Well, I had the above question answered emphatically yesterday at the Final Cut World Tour event in Melbourne.

They showed a slide of 8-bit with banding, then one with 10-bit and no banding.

Then the speaker said that ProRes was a 10-bit codec and pointed out the advantage for HDV shooters of taking their 8-bit HDV footage and working with 10-bit ProRes because they can push things a lot further with color grading due to the 10-bit format.

He was also stressing the visually lossless aspect of ProRes and said that you'd be unable to visually discern any difference, even after 10 generations!

There was also an excellent rundown of Soundtrack Pro.

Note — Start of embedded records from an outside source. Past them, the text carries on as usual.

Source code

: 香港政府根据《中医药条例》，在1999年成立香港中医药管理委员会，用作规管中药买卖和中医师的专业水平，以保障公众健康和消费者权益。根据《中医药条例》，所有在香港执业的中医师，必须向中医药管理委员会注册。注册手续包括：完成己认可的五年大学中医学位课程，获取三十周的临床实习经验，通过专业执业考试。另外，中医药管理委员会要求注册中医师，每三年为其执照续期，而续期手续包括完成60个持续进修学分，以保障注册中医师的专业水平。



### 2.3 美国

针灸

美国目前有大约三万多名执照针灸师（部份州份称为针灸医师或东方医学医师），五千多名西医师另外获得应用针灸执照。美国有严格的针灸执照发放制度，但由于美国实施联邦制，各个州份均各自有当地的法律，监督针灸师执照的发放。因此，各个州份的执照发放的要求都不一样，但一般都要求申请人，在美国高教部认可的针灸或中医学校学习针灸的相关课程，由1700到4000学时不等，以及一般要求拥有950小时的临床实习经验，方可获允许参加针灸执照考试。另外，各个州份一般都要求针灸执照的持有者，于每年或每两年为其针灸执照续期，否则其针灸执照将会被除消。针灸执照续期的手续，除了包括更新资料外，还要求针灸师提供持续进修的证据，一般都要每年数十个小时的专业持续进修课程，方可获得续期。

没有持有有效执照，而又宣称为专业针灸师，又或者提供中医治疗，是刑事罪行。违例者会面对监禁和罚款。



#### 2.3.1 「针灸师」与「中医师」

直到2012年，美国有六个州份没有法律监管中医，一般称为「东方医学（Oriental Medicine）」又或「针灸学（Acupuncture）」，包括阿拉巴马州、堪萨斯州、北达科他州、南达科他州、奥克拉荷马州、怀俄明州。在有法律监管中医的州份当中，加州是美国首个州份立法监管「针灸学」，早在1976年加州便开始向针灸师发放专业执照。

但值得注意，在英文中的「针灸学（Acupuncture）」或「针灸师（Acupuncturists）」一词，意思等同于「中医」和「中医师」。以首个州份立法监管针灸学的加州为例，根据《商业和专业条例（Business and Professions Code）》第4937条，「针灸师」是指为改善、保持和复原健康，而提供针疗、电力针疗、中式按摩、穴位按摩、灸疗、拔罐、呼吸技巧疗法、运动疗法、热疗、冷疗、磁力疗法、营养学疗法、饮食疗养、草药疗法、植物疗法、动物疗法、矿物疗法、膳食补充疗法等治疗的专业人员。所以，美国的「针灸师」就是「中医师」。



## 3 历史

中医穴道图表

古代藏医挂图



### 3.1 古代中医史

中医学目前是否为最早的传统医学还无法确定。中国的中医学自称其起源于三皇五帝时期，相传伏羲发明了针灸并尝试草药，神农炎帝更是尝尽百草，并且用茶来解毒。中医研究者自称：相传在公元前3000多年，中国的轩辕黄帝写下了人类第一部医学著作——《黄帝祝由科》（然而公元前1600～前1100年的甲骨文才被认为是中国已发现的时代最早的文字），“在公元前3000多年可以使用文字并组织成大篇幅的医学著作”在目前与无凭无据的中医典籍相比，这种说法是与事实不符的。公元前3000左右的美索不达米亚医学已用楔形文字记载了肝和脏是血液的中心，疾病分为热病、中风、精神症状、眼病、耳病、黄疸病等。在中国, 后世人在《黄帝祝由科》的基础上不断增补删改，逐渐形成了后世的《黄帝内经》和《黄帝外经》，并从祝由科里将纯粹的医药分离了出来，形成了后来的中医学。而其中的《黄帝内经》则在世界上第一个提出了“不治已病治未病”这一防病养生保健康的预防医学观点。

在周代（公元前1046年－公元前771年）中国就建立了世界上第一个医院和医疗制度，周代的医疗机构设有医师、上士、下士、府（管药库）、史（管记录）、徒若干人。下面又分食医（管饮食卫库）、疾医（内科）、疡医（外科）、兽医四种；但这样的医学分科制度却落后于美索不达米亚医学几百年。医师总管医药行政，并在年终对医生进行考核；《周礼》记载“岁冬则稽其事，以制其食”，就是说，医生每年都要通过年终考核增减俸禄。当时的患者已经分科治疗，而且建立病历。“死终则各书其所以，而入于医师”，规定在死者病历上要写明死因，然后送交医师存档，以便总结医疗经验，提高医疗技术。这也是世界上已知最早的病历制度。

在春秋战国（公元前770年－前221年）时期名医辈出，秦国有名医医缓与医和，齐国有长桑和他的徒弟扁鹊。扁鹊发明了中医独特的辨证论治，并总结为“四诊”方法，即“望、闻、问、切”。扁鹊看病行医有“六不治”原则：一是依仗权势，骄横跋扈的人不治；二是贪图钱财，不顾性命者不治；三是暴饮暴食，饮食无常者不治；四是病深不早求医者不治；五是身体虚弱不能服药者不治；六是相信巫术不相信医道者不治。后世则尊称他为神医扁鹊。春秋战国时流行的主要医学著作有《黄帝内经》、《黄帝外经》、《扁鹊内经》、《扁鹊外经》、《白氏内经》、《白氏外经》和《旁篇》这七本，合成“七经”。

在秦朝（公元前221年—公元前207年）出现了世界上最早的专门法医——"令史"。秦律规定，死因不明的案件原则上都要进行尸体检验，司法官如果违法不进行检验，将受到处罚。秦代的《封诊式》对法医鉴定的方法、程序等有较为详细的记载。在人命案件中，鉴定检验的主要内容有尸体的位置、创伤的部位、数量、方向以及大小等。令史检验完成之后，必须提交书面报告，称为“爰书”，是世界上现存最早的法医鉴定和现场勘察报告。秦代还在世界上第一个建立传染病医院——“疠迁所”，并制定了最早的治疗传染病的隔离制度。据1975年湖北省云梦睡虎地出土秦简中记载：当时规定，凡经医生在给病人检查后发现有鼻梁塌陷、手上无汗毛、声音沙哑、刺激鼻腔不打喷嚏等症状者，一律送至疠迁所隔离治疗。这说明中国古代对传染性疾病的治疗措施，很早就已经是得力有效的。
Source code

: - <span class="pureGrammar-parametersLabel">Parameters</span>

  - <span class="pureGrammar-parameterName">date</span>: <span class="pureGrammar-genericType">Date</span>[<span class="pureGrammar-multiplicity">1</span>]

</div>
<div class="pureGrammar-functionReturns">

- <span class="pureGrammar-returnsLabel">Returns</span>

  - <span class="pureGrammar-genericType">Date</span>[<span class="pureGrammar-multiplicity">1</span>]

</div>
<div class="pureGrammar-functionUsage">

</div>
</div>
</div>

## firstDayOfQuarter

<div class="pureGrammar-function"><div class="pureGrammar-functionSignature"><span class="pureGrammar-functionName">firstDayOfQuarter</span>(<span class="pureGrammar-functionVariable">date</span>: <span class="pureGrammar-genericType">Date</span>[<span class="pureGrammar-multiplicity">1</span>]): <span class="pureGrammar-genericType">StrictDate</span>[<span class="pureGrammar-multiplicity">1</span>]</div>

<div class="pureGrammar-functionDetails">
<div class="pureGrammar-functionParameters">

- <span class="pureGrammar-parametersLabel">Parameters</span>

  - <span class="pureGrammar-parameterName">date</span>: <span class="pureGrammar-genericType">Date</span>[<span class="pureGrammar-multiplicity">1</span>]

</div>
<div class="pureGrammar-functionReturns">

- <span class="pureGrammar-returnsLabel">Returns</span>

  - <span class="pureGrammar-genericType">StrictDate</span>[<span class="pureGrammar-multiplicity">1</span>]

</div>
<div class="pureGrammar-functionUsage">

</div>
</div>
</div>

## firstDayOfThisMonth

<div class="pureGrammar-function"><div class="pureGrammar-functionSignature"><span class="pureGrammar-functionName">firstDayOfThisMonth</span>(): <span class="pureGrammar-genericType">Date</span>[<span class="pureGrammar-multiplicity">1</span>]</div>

I saw one neat trick (previously unknown to me) where he removed a loud noise made WHILE a woman was talking (I only knew how to replace an unwanted noise made BETWEEN words by replacing with ambient noise). He brought up the Frequency Spectrum view (which I knew about), but then he went View>File Editor Display>Show Spectrum Controls, then on the Spectrum View window he clicked Logarithmic (rather than Linear) in the Frequency Scale section.

Switching to the Logarithmic view then revealed the loud noise area as being UNDERNEATH the woman's voice. So he then Option-dragged to select the noise area and then hit the delete key. Voila. Gone. And without affecting the woman's voice.

That info (about the Logarithmic view) might be well known to others on this forum. But it was news to me!